Depressionen, Angststörungen, Burnout

Das Risiko, irgendwann im Lebenslauf an einer Depression zu erkranken, wird auf nahezu 20 Prozent geschätzt. Ähnlich ist die Häufigkeit bei Angststörungen: 15 bis 20 Prozent der Menschen leiden mindestens einmal im Leben unter einer Form von starken und anhaltenden Ängsten. Und das Burnout-Syndrom gewinnt sowohl in medizinischer als auch in volkswirtschaftlicher Hinsicht stetig an Bedeutung.

Die Verbreitung der erwähnten psychischen Störungen ist also enorm. Noch grösser ist jedoch die Stigmatisierung, der sie im Allgemeinen unterliegen. Umso wichtiger ist es, sich im Falle einer stationären Behandlung in den richtigen Händen zu wissen. Zentral sind natürlich Kompetenz, Erfahrung und Fähigkeiten der Therapeuten und Behandelnden. Entscheidenden Einfluss auf den Genesungsprozess haben jedoch auch das Umfeld, die Wohnsituation und das Ambiente. Erst wenn alle Aspekte sich zu einem harmonischen Ganzen verbinden, kann eine Grundlage geschaffen werden, um eine persönliche Krise oder psychische Erkrankung zu überwinden, Kraft zu tanken und neue Perspektiven zu gewinnen.

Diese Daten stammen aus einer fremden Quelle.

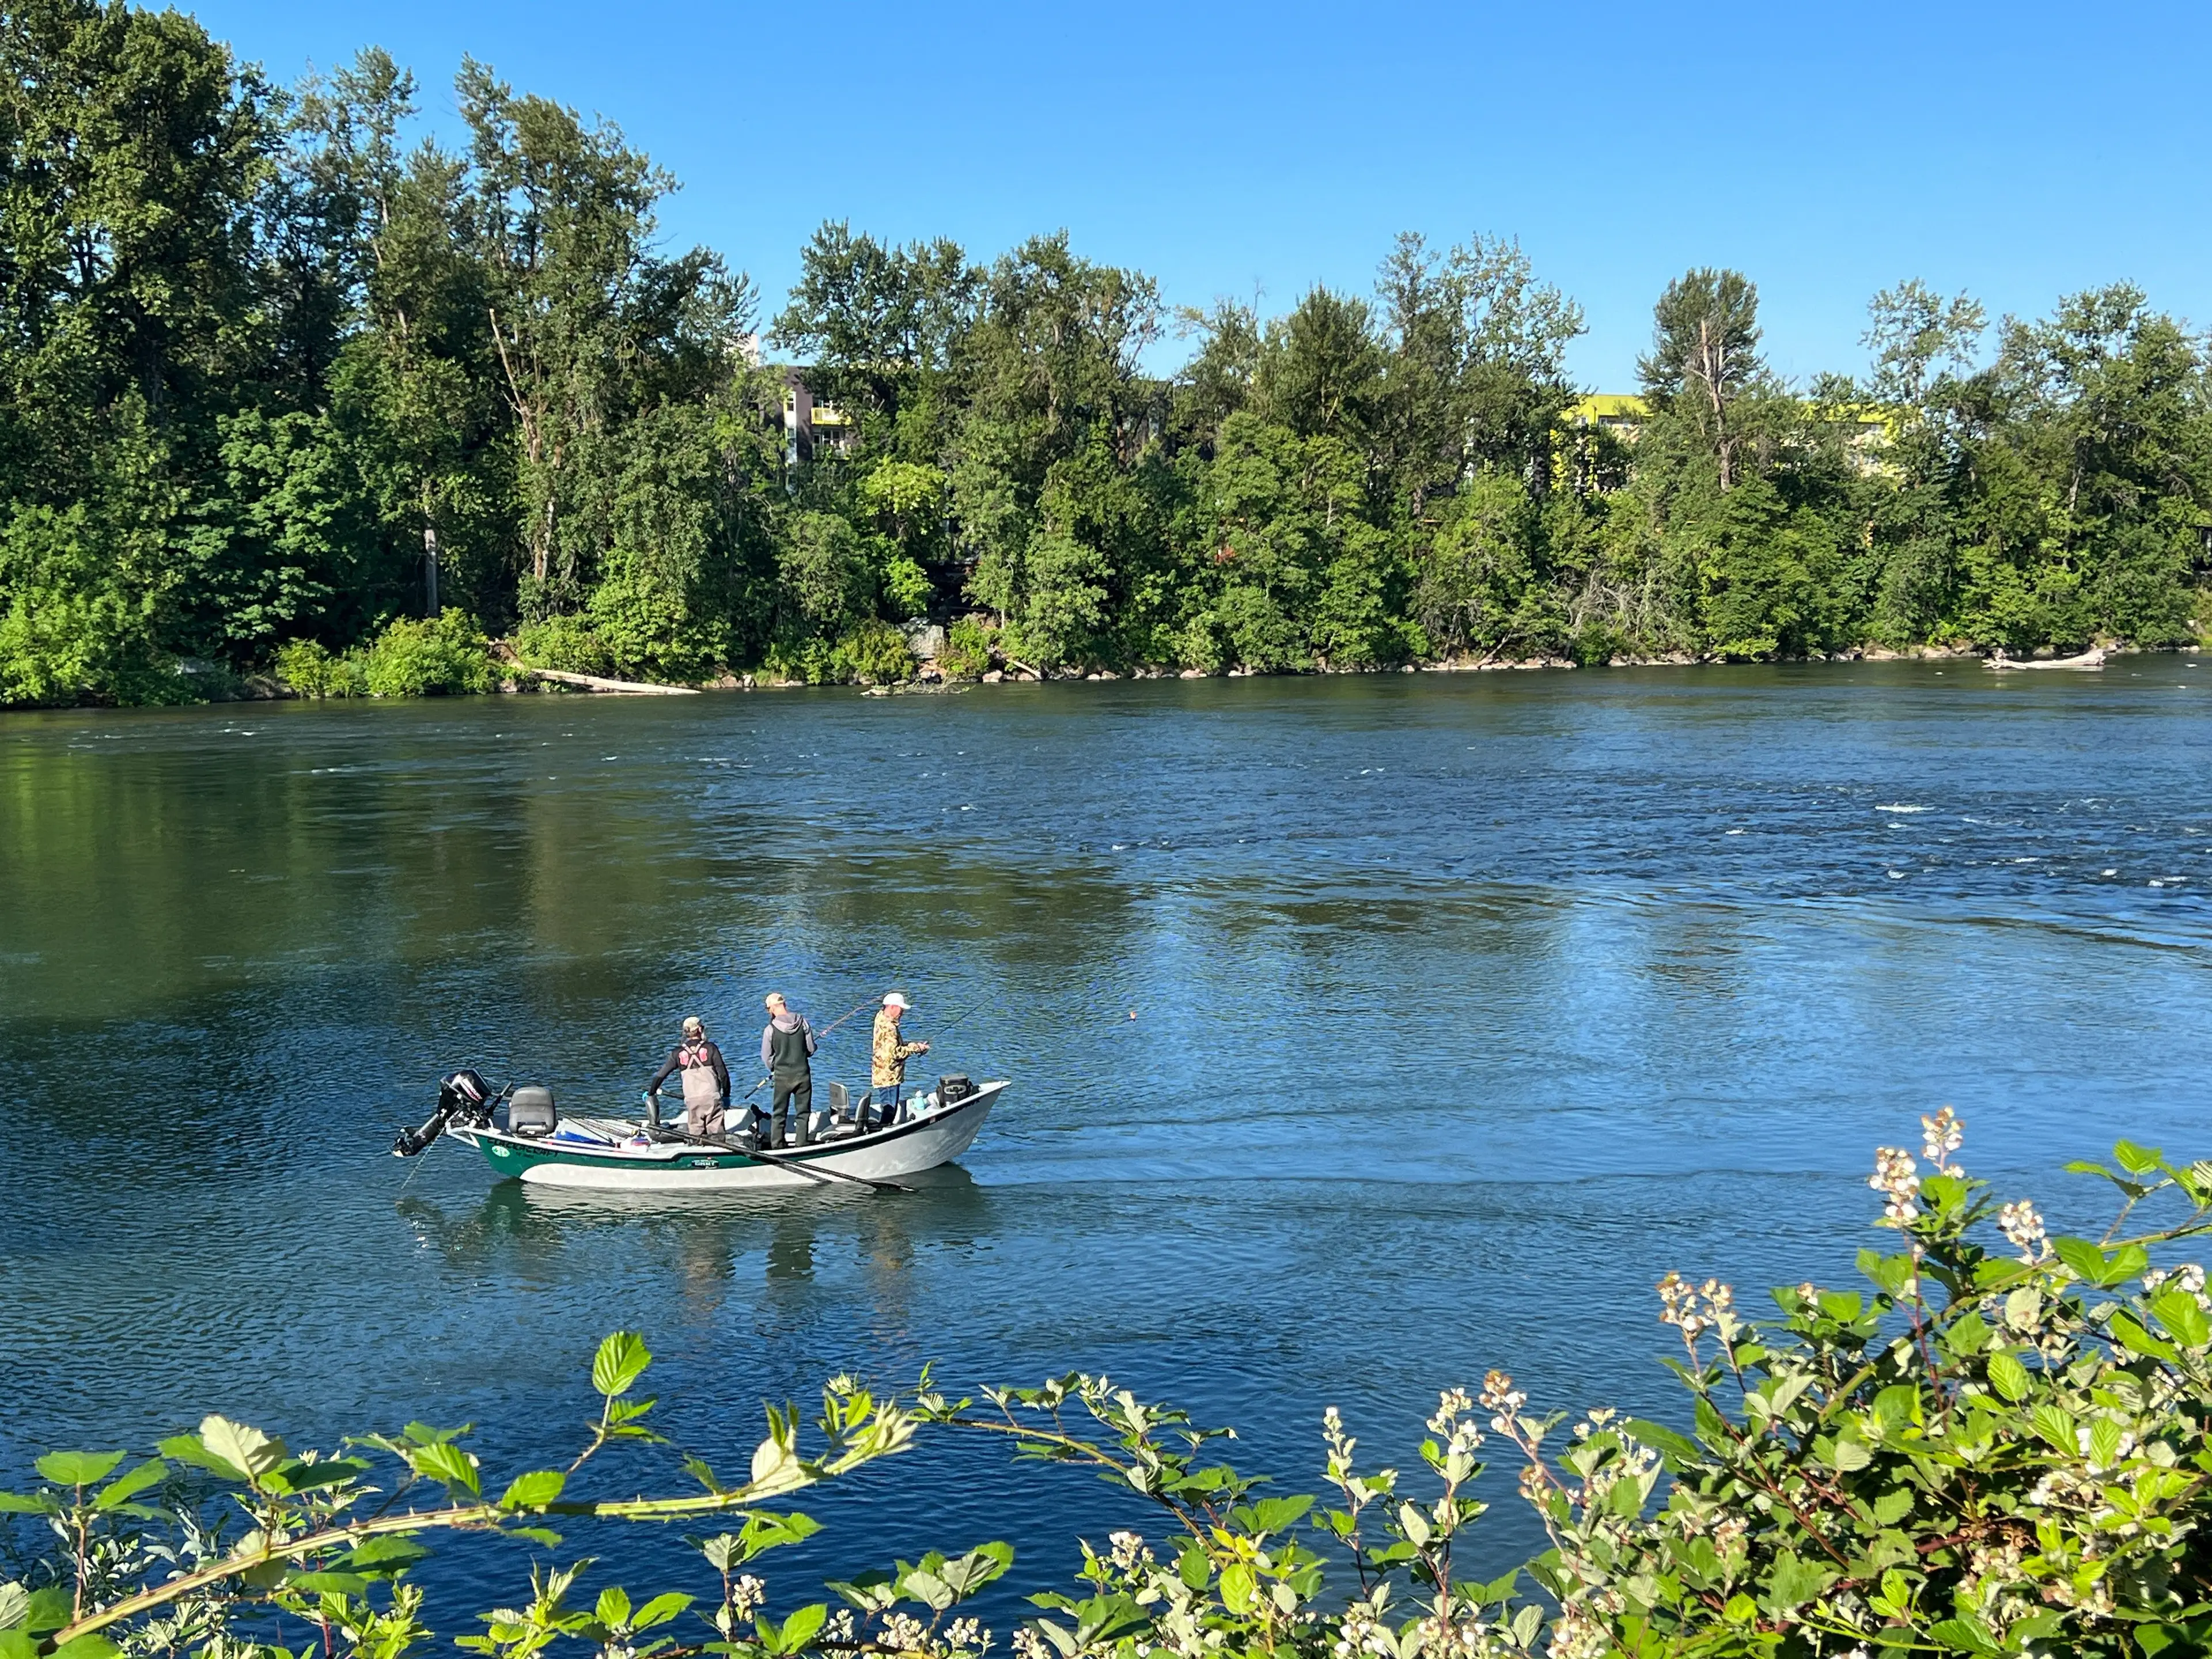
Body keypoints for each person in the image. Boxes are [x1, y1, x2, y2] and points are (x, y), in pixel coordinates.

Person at [647, 1016, 729, 1136]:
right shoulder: (711, 1048)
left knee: (695, 1135)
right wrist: (726, 1095)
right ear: (700, 1029)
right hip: (712, 1098)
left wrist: (651, 1092)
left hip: (692, 1100)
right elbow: (723, 1075)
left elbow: (661, 1075)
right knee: (717, 1136)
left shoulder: (677, 1053)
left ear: (685, 1033)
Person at [760, 992, 817, 1149]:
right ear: (784, 1005)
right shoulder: (803, 1022)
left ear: (772, 1009)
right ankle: (801, 1143)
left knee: (779, 1113)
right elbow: (811, 1049)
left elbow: (766, 1057)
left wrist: (775, 1066)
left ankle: (777, 1145)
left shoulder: (770, 1029)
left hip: (782, 1077)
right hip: (803, 1075)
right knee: (803, 1112)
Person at [869, 991, 930, 1128]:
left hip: (881, 1072)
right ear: (891, 1007)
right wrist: (915, 1048)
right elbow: (895, 1053)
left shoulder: (880, 1018)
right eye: (900, 1009)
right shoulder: (890, 1028)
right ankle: (883, 1130)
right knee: (890, 1108)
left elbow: (892, 1047)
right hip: (889, 1075)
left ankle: (883, 1127)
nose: (902, 1012)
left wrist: (914, 1046)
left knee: (886, 1104)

Unter diesen Gesichtspunkten gestaltet die Privatklinik Aadorf ihr Angebot, verbindet Kompetenz und Menschlichkeit, Wissenschaft und Empathie, Professionalität und Atmosphäre.

Prof. Dr. phil. Matthias Burisch,

Universität Hamburg, ist Autor des Buches «Das Burnout-Syndrom», das in der deutschsprachigen Literatur als Standardwerk zum Thema gilt. Als Mitglied des Wissenschaftlichen Beirats unterstützt er die Privatklinik Aadorf mit seiner Kompetenz und seinem umfassenden Netzwerk.